I’ve had to fight for a benefits I didn’t want, all I want is my life back.
I’ve been lumped with the term ‘whiplash’ and ‘lower back pain’

I’ve tried physio, acupuncture, chiropractic, osteopathy, hydrotherapy all things that are suppose to cure the above and yet here I am still in so much pain.

I don’t have full rotation in my neck. I cannot drive for any longer than 20 minutes without it ceasing up.
My lower back feels like there is a nut there and every time I walk, a wrench is screwing the nut tighter so my steps get smaller as it gets more and more painful. Eventually I just stop, it hurts too much to continue.
I can’t sit for too long cause it hurts.
I can’t stand for too long cause it hurts.
If I knew it was something that could be fixed, I could make a plan of action and work towards a goal.
If I knew it was something that couldn’t be fixed, then I could resign from my very physical job, and try and find something else.
Not knowing is just leaving me in limbo.
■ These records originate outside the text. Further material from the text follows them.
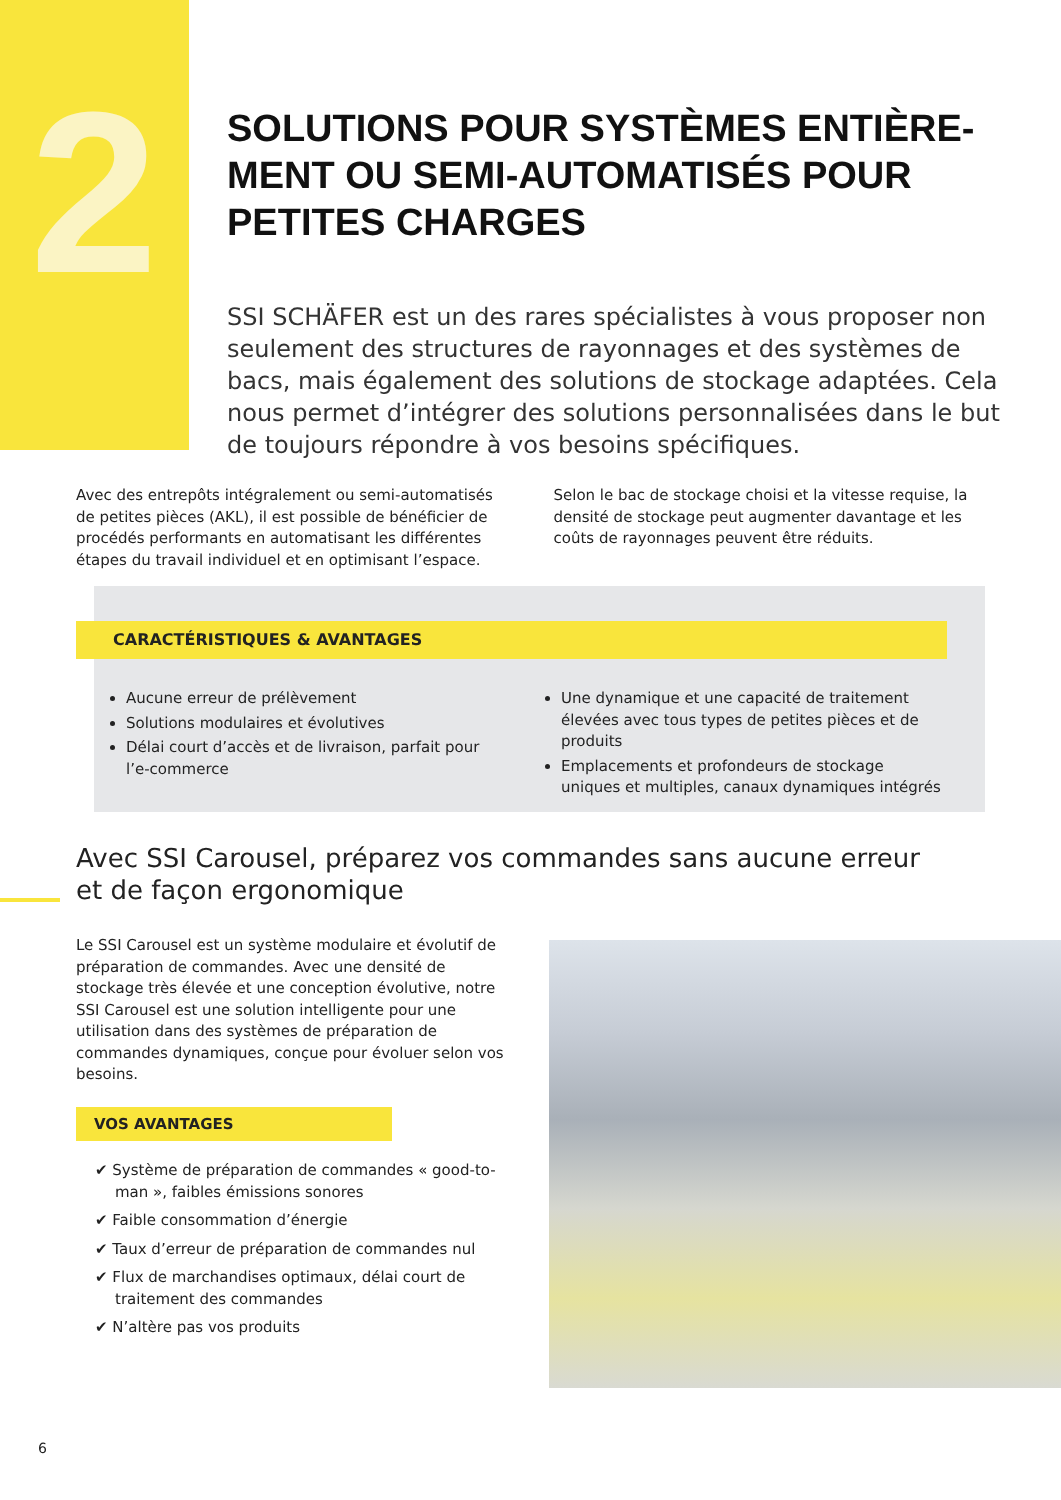2
SOLUTIONS POUR SYSTÈMES ENTIÈRE-MENT OU SEMI-AUTOMATISÉS POUR PETITES CHARGES
SSI SCHÄFER est un des rares spécialistes à vous proposer non seulement des structures de rayonnages et des systèmes de bacs, mais également des solutions de stockage adaptées. Cela nous permet d’intégrer des solutions personnalisées dans le but de toujours répondre à vos besoins spécifiques.
Avec des entrepôts intégralement ou semi-automatisés de petites pièces (AKL), il est possible de bénéficier de procédés performants en automatisant les différentes étapes du travail individuel et en optimisant l’espace. Selon le bac de stockage choisi et la vitesse requise, la densité de stockage peut augmenter davantage et les coûts de rayonnages peuvent être réduits.
CARACTÉRISTIQUES & AVANTAGES
Aucune erreur de prélèvement
Solutions modulaires et évolutives
Délai court d’accès et de livraison, parfait pour l’e-commerce
Une dynamique et une capacité de traitement élevées avec tous types de petites pièces et de produits
Emplacements et profondeurs de stockage uniques et multiples, canaux dynamiques intégrés
Avec SSI Carousel, préparez vos commandes sans aucune erreur et de façon ergonomique
Le SSI Carousel est un système modulaire et évolutif de préparation de commandes. Avec une densité de stockage très élevée et une conception évolutive, notre SSI Carousel est une solution intelligente pour une utilisation dans des systèmes de préparation de commandes dynamiques, conçue pour évoluer selon vos besoins.
VOS AVANTAGES
✔ Système de préparation de commandes « good-to-man », faibles émissions sonores
✔ Faible consommation d’énergie
✔ Taux d’erreur de préparation de commandes nul
✔ Flux de marchandises optimaux, délai court de traitement des commandes
✔ N’altère pas vos produits
6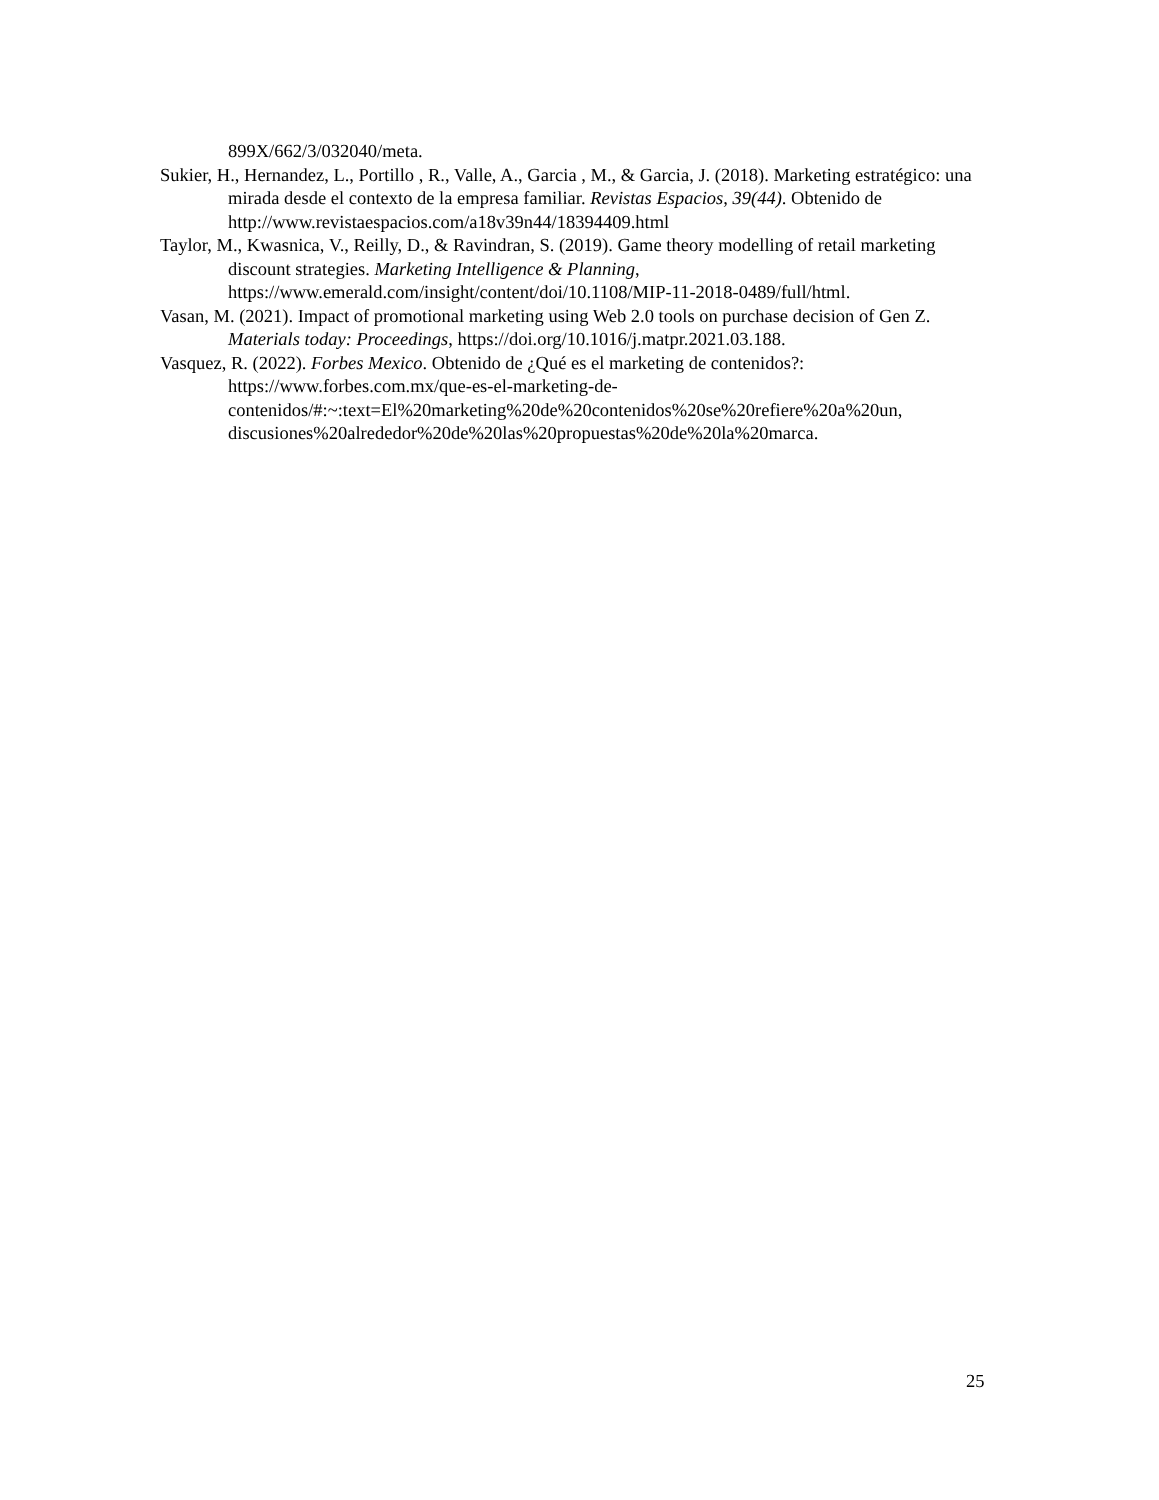899X/662/3/032040/meta.
Sukier, H., Hernandez, L., Portillo , R., Valle, A., Garcia , M., & Garcia, J. (2018). Marketing estratégico: una mirada desde el contexto de la empresa familiar. Revistas Espacios, 39(44). Obtenido de http://www.revistaespacios.com/a18v39n44/18394409.html
Taylor, M., Kwasnica, V., Reilly, D., & Ravindran, S. (2019). Game theory modelling of retail marketing discount strategies. Marketing Intelligence & Planning, https://www.emerald.com/insight/content/doi/10.1108/MIP-11-2018-0489/full/html.
Vasan, M. (2021). Impact of promotional marketing using Web 2.0 tools on purchase decision of Gen Z. Materials today: Proceedings, https://doi.org/10.1016/j.matpr.2021.03.188.
Vasquez, R. (2022). Forbes Mexico. Obtenido de ¿Qué es el marketing de contenidos?: https://www.forbes.com.mx/que-es-el-marketing-de-
contenidos/#:~:text=El%20marketing%20de%20contenidos%20se%20refiere%20a%20un, discusiones%20alrededor%20de%20las%20propuestas%20de%20la%20marca.
25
I feel like if I stop hoping to get well then I’m being lazy, but  it’s so upsetting when time after time I try something new and it doesn’t work.
I’m so fed up.
Yesterday I thought I paced myself, however the fact I haven’t slept and can hardly move means I was wrong. Let’s put it in context all I did was make some food and go to the shop.  Hardly back breaking work is it?
I just hope I’m going to be able to go downstairs. I can’t some days, but I’m home alone this weekend.
Hey I guess I could stand to lose some weight anyway.
I have to make jokes and laugh because I’m bored and fed up of crying.